- DVD cover
- Directed by: Saravanan
- Written by: Saravanan
- Produced by: Kandhasamy
- Starring: Saravanan Prema Srichandana
- Music by: Vaigundavasaan
- Production company: Atthanur Amman Arts
- Release date: 18 July 2003;
- Country: India
- Language: Tamil

= Thayumanavan =

2003 film directed by Saravanan

Thayumanavan is a 2003 Indian Tamil-language action drama film written, produced and directed by Saravanan, who also stars in the lead role alongside actresses Prema and Srichandana.

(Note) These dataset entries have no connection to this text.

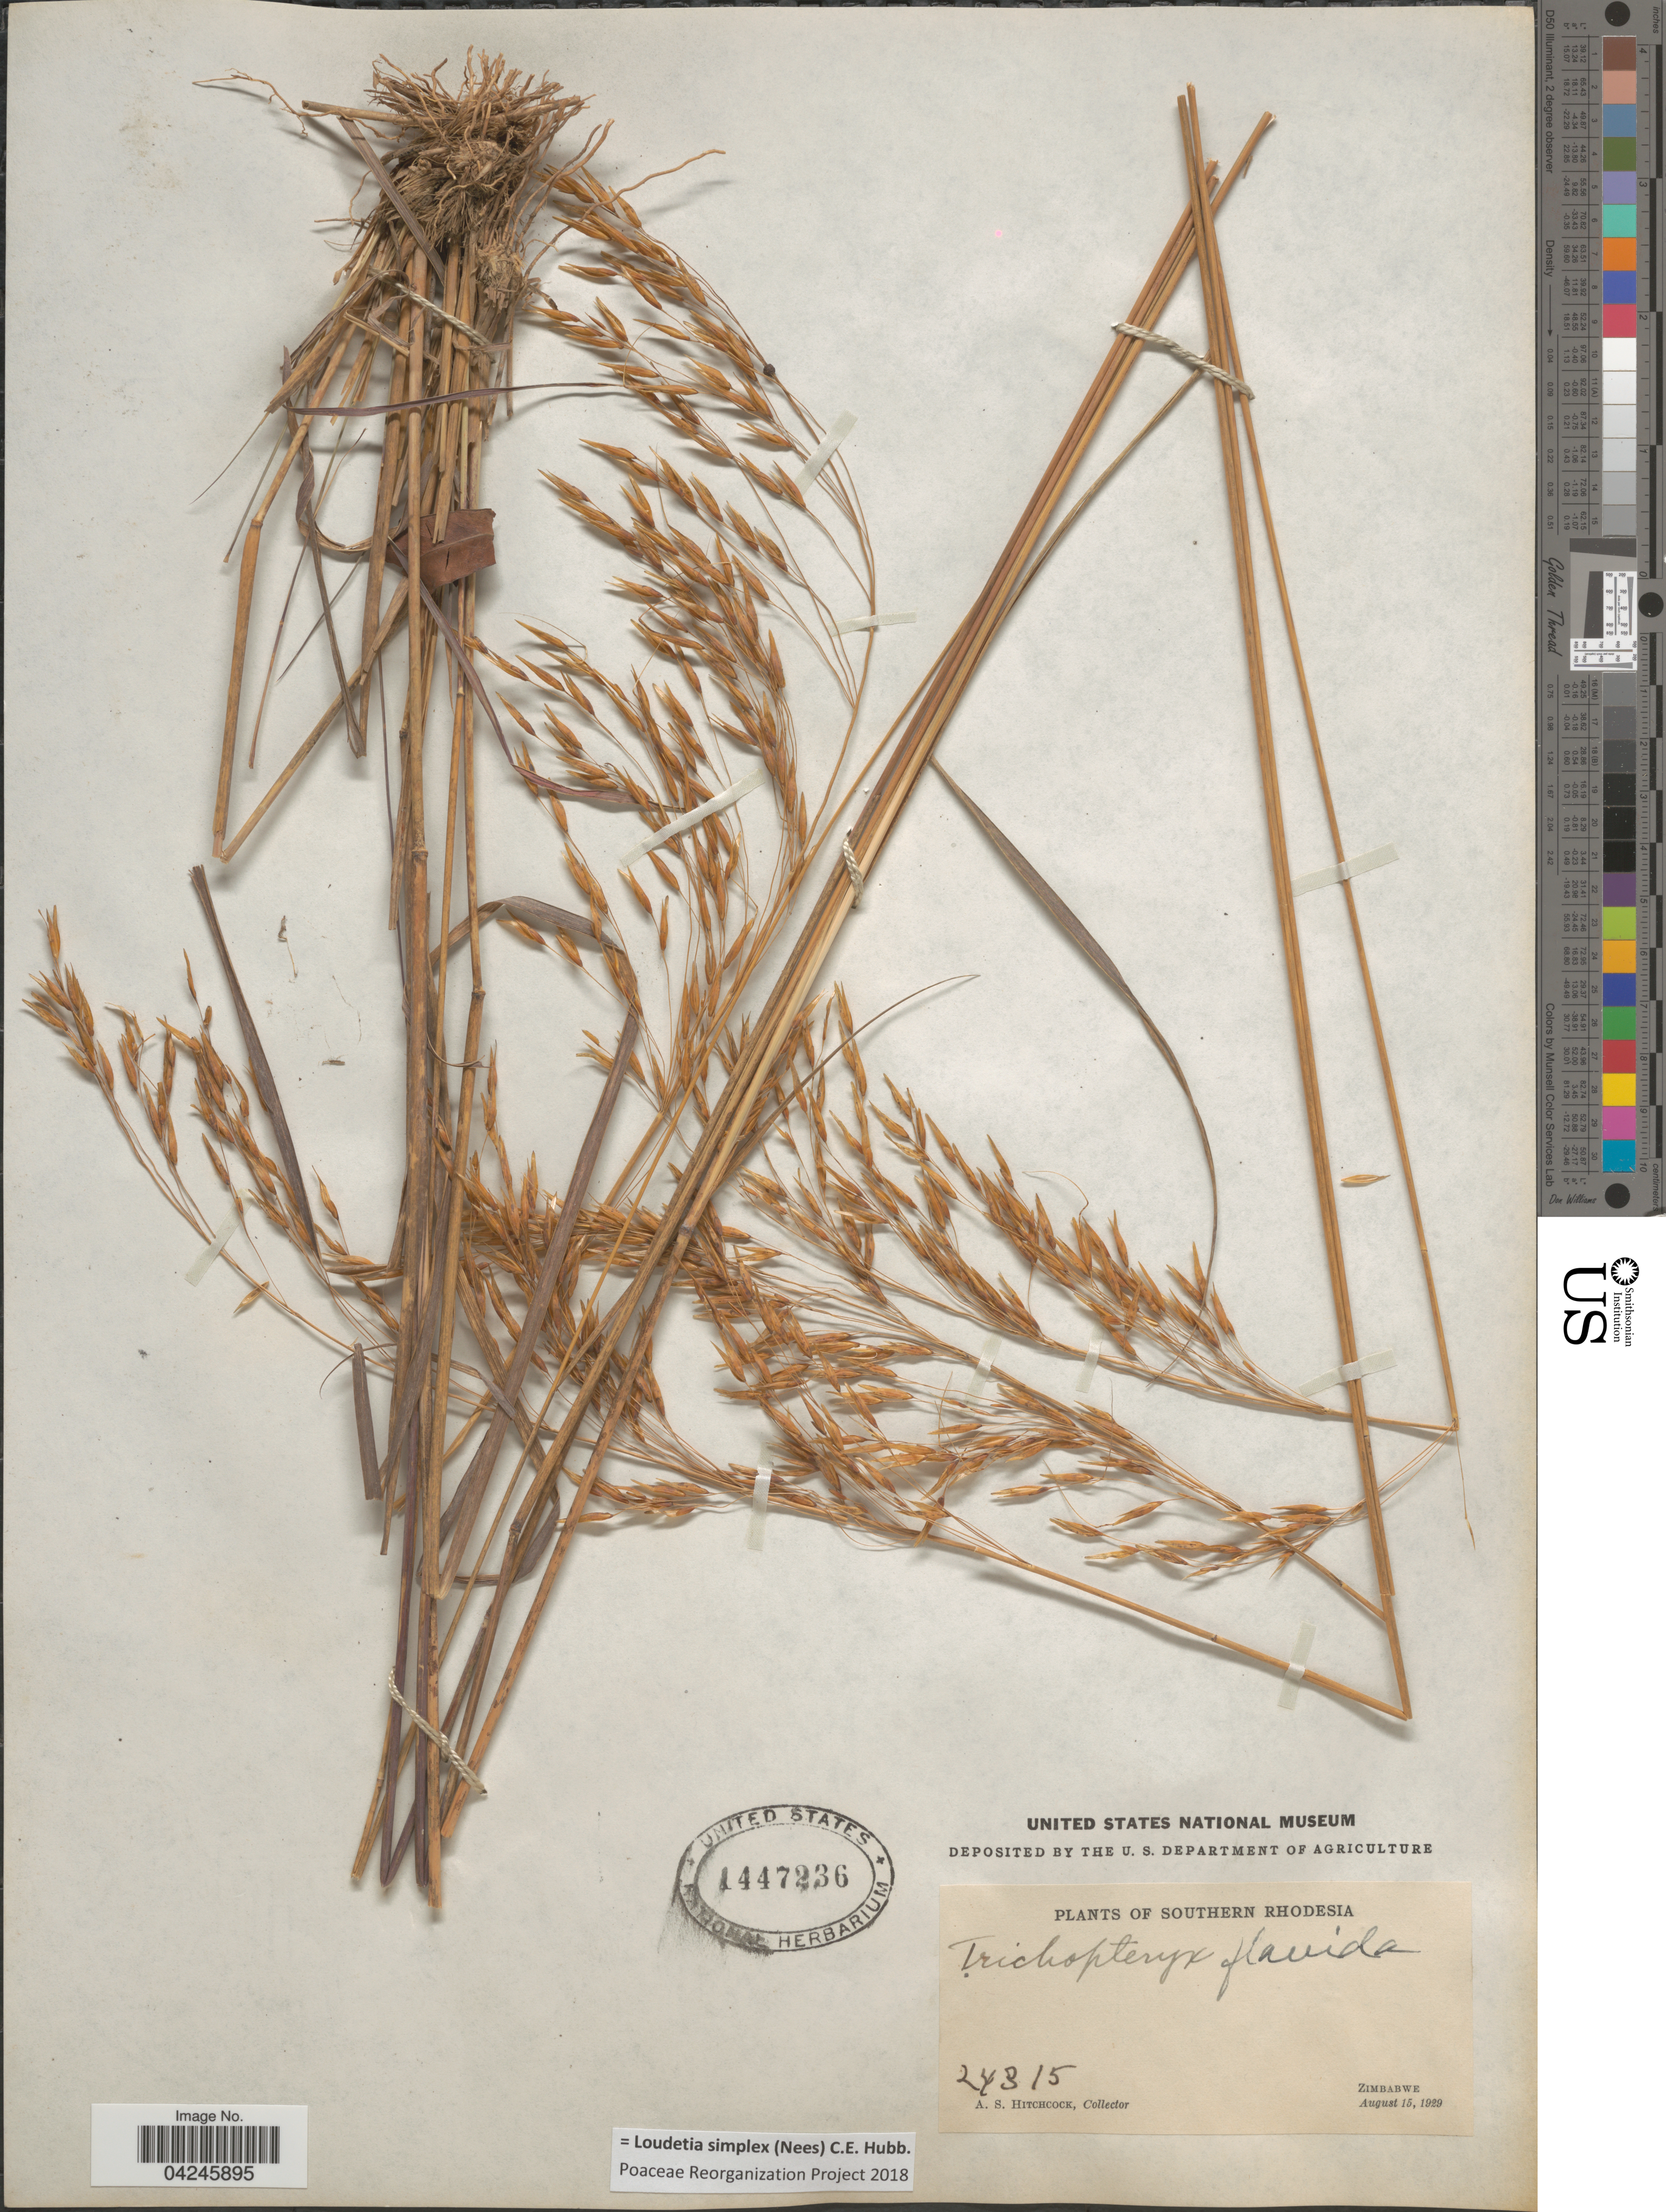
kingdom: Plantae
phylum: Tracheophyta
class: Liliopsida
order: Poales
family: Poaceae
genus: Loudetia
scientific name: Loudetia simplex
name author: (Nees) C.E. Hubb.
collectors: A. S. Hitchcock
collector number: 24315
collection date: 1929-08-15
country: Zimbabwe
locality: Southern Rhodesia.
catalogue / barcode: US 1447236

Babloo Prithviraj, Sriman and Yugendran appear in supporting roles. It was not a box office success.

== Production ==
Thayumanavan marked the directorial debut of actor Saravanan who also portrayed lead role in the film. A fight sequence between Saravanan and Ponnambalam was shot at a forest near Yercaud.

== Soundtrack ==
The soundtrack was composed by debutant Vaigundavasaan.

Track listing
| No. | Title | Singer(s) | Length |
|---|---|---|---|
| 1. | "Puyal Adikkakandomey" | Roshini, Tippu |  |
| 2. | "Ezhumalaiyane" | Manikka Vinayagam |  |
| 3. | "Poonguyile" | Mano, Harini |  |
| 4. | "Aariraro" | Swarnalatha |  |
| 5. | "Anbe Manithan" | S. P. Balasubrahmanyam |  |
| 6. | "Oh Aasai" | S. P. Balasubrahmanyam |  |

== Reception ==
Malini Mannath of Chennai Online gave a negative review, citing "The scripting is poor and the narration confused. The film is a lesson on how not to make a film".